**WORK TO BE COMPLETED:** Take each line of the material that includes "assign" and copy it.
★ ★ ★ ★
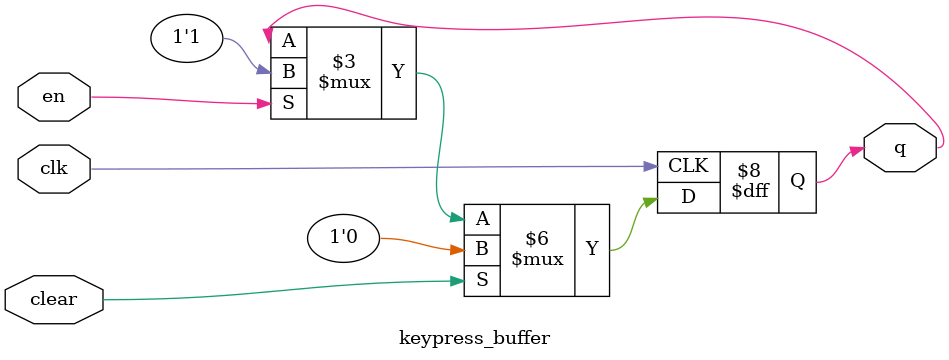
<source format=v>
module keypress_buffer (
   input       clk,
   input       en,
   input       clear,
   output reg  q);
   
   initial q = 0;
   
   always @(posedge clk)
      if (clear)
         q <= 0;
      else if (en)
         q <= 1;
         
endmodule

</source>
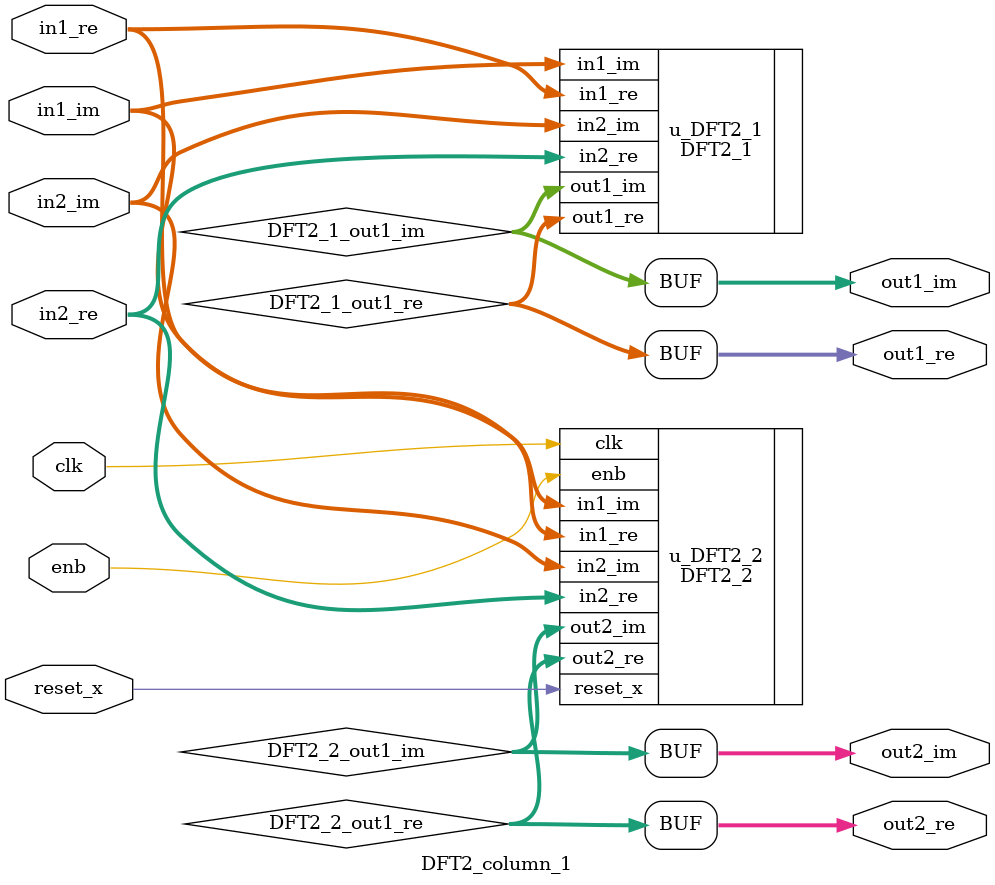
<source format=v>



`timescale 1 ns / 1 ns

module DFT2_column_1
          (clk,
           reset_x,
           enb,
           in1_re,
           in1_im,
           in2_re,
           in2_im,
           out1_re,
           out1_im,
           out2_re,
           out2_im);


  input   clk;
  input   reset_x;
  input   enb;
  input   signed [36:0] in1_re;  // sfix37_En22
  input   signed [36:0] in1_im;  // sfix37_En22
  input   signed [36:0] in2_re;  // sfix37_En22
  input   signed [36:0] in2_im;  // sfix37_En22
  output  signed [36:0] out1_re;  // sfix37_En22
  output  signed [36:0] out1_im;  // sfix37_En22
  output  signed [36:0] out2_re;  // sfix37_En22
  output  signed [36:0] out2_im;  // sfix37_En22


  wire signed [36:0] DFT2_1_out1_re;  // sfix37_En22
  wire signed [36:0] DFT2_1_out1_im;  // sfix37_En22
  wire signed [36:0] DFT2_2_out1_re;  // sfix37_En22
  wire signed [36:0] DFT2_2_out1_im;  // sfix37_En22


  DFT2_1 u_DFT2_1 (.in1_re(in1_re),  // sfix37_En22
                   .in1_im(in1_im),  // sfix37_En22
                   .in2_re(in2_re),  // sfix37_En22
                   .in2_im(in2_im),  // sfix37_En22
                   .out1_re(DFT2_1_out1_re),  // sfix37_En22
                   .out1_im(DFT2_1_out1_im)  // sfix37_En22
                   );

  assign out1_re = DFT2_1_out1_re;

  assign out1_im = DFT2_1_out1_im;

  DFT2_2 u_DFT2_2 (.clk(clk),
                   .reset_x(reset_x),
                   .enb(enb),
                   .in1_re(in1_re),  // sfix37_En22
                   .in1_im(in1_im),  // sfix37_En22
                   .in2_re(in2_re),  // sfix37_En22
                   .in2_im(in2_im),  // sfix37_En22
                   .out2_re(DFT2_2_out1_re),  // sfix37_En22
                   .out2_im(DFT2_2_out1_im)  // sfix37_En22
                   );

  assign out2_re = DFT2_2_out1_re;

  assign out2_im = DFT2_2_out1_im;

endmodule  // DFT2_column_1


</source>
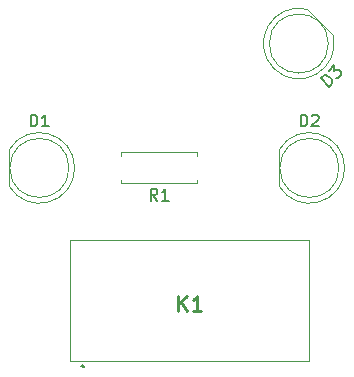
<source format=gbr>
%TF.GenerationSoftware,KiCad,Pcbnew,5.1.9*%
%TF.CreationDate,2021-04-10T23:13:33+02:00*%
%TF.ProjectId,Weichensimultor,57656963-6865-46e7-9369-6d756c746f72,rev?*%
%TF.SameCoordinates,Original*%
%TF.FileFunction,Legend,Top*%
%TF.FilePolarity,Positive*%
%FSLAX46Y46*%
G04 Gerber Fmt 4.6, Leading zero omitted, Abs format (unit mm)*
G04 Created by KiCad (PCBNEW 5.1.9) date 2021-04-10 23:13:33*
%MOMM*%
%LPD*%
G01*
G04 APERTURE LIST*
%ADD10C,0.120000*%
%ADD11C,0.100000*%
%ADD12C,0.200000*%
%ADD13C,0.150000*%
%ADD14C,0.254000*%
G04 APERTURE END LIST*
D10*
%TO.C,D1*%
X125690000Y-106680000D02*
G75*
G03*
X125690000Y-106680000I-2500000J0D01*
G01*
X120630000Y-105135000D02*
X120630000Y-108225000D01*
X126180000Y-106679538D02*
G75*
G02*
X120630000Y-108224830I-2990000J-462D01*
G01*
X126180000Y-106680462D02*
G75*
G03*
X120630000Y-105135170I-2990000J462D01*
G01*
%TO.C,D2*%
X143490000Y-105135000D02*
X143490000Y-108225000D01*
X148550000Y-106680000D02*
G75*
G03*
X148550000Y-106680000I-2500000J0D01*
G01*
X149040000Y-106680462D02*
G75*
G03*
X143490000Y-105135170I-2990000J462D01*
G01*
X149040000Y-106679538D02*
G75*
G02*
X143490000Y-108224830I-2990000J-462D01*
G01*
%TO.C,D3*%
X147651974Y-96148026D02*
G75*
G03*
X147651974Y-96148026I-2500000J0D01*
G01*
X148054648Y-95430312D02*
X145869688Y-93245352D01*
X143038050Y-98262602D02*
G75*
G02*
X145869808Y-93245472I2113924J2114576D01*
G01*
X143037398Y-98261950D02*
G75*
G03*
X148054528Y-95430192I2114576J2113924D01*
G01*
D11*
%TO.C,K1*%
X125800000Y-123010001D02*
X146000000Y-123010001D01*
X146000000Y-123010001D02*
X146000000Y-112810001D01*
X146000000Y-112810001D02*
X125800000Y-112810001D01*
X125800000Y-112810001D02*
X125800000Y-123010001D01*
D12*
X126900000Y-123520001D02*
X126900000Y-123520001D01*
X127000000Y-123520001D02*
X127000000Y-123520001D01*
X126900000Y-123520001D02*
X126900000Y-123520001D01*
X126800000Y-123520001D02*
G75*
G02*
X126900000Y-123520001I50000J0D01*
G01*
X126700000Y-123520001D02*
G75*
G02*
X127000000Y-123520001I150000J0D01*
G01*
X126800000Y-123520001D02*
G75*
G02*
X126900000Y-123520001I50000J0D01*
G01*
D10*
%TO.C,R1*%
X136560000Y-107660000D02*
X136560000Y-107990000D01*
X136560000Y-107990000D02*
X130140000Y-107990000D01*
X130140000Y-107990000D02*
X130140000Y-107660000D01*
X136560000Y-105700000D02*
X136560000Y-105370000D01*
X136560000Y-105370000D02*
X130140000Y-105370000D01*
X130140000Y-105370000D02*
X130140000Y-105700000D01*
%TO.C,D1*%
D13*
X122451904Y-103172380D02*
X122451904Y-102172380D01*
X122690000Y-102172380D01*
X122832857Y-102220000D01*
X122928095Y-102315238D01*
X122975714Y-102410476D01*
X123023333Y-102600952D01*
X123023333Y-102743809D01*
X122975714Y-102934285D01*
X122928095Y-103029523D01*
X122832857Y-103124761D01*
X122690000Y-103172380D01*
X122451904Y-103172380D01*
X123975714Y-103172380D02*
X123404285Y-103172380D01*
X123690000Y-103172380D02*
X123690000Y-102172380D01*
X123594761Y-102315238D01*
X123499523Y-102410476D01*
X123404285Y-102458095D01*
%TO.C,D2*%
X145311904Y-103172380D02*
X145311904Y-102172380D01*
X145550000Y-102172380D01*
X145692857Y-102220000D01*
X145788095Y-102315238D01*
X145835714Y-102410476D01*
X145883333Y-102600952D01*
X145883333Y-102743809D01*
X145835714Y-102934285D01*
X145788095Y-103029523D01*
X145692857Y-103124761D01*
X145550000Y-103172380D01*
X145311904Y-103172380D01*
X146264285Y-102267619D02*
X146311904Y-102220000D01*
X146407142Y-102172380D01*
X146645238Y-102172380D01*
X146740476Y-102220000D01*
X146788095Y-102267619D01*
X146835714Y-102362857D01*
X146835714Y-102458095D01*
X146788095Y-102600952D01*
X146216666Y-103172380D01*
X146835714Y-103172380D01*
%TO.C,D3*%
X147750086Y-99789961D02*
X147042979Y-99082855D01*
X147211338Y-98914496D01*
X147346025Y-98847152D01*
X147480712Y-98847152D01*
X147581727Y-98880824D01*
X147750086Y-98981839D01*
X147851101Y-99082855D01*
X147952117Y-99251213D01*
X147985788Y-99352229D01*
X147985788Y-99486916D01*
X147918445Y-99621603D01*
X147750086Y-99789961D01*
X147682742Y-98443091D02*
X148120475Y-98005358D01*
X148154147Y-98510435D01*
X148255162Y-98409419D01*
X148356178Y-98375748D01*
X148423521Y-98375748D01*
X148524536Y-98409419D01*
X148692895Y-98577778D01*
X148726567Y-98678793D01*
X148726567Y-98746137D01*
X148692895Y-98847152D01*
X148490865Y-99049183D01*
X148389849Y-99082855D01*
X148322506Y-99082855D01*
%TO.C,K1*%
D14*
X134962619Y-118764524D02*
X134962619Y-117494524D01*
X135688333Y-118764524D02*
X135144047Y-118038810D01*
X135688333Y-117494524D02*
X134962619Y-118220239D01*
X136897857Y-118764524D02*
X136172142Y-118764524D01*
X136535000Y-118764524D02*
X136535000Y-117494524D01*
X136414047Y-117675953D01*
X136293095Y-117796905D01*
X136172142Y-117857381D01*
%TO.C,R1*%
D13*
X133183333Y-109442380D02*
X132850000Y-108966190D01*
X132611904Y-109442380D02*
X132611904Y-108442380D01*
X132992857Y-108442380D01*
X133088095Y-108490000D01*
X133135714Y-108537619D01*
X133183333Y-108632857D01*
X133183333Y-108775714D01*
X133135714Y-108870952D01*
X133088095Y-108918571D01*
X132992857Y-108966190D01*
X132611904Y-108966190D01*
X134135714Y-109442380D02*
X133564285Y-109442380D01*
X133850000Y-109442380D02*
X133850000Y-108442380D01*
X133754761Y-108585238D01*
X133659523Y-108680476D01*
X133564285Y-108728095D01*
%TD*%
M02*

</source>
★ ★ ★ ★
**RESPONSE TO THE EXERCISE:**
  assign out1_re = DFT2_1_out1_re;
  assign out1_im = DFT2_1_out1_im;
  assign out2_re = DFT2_2_out1_re;
  assign out2_im = DFT2_2_out1_im;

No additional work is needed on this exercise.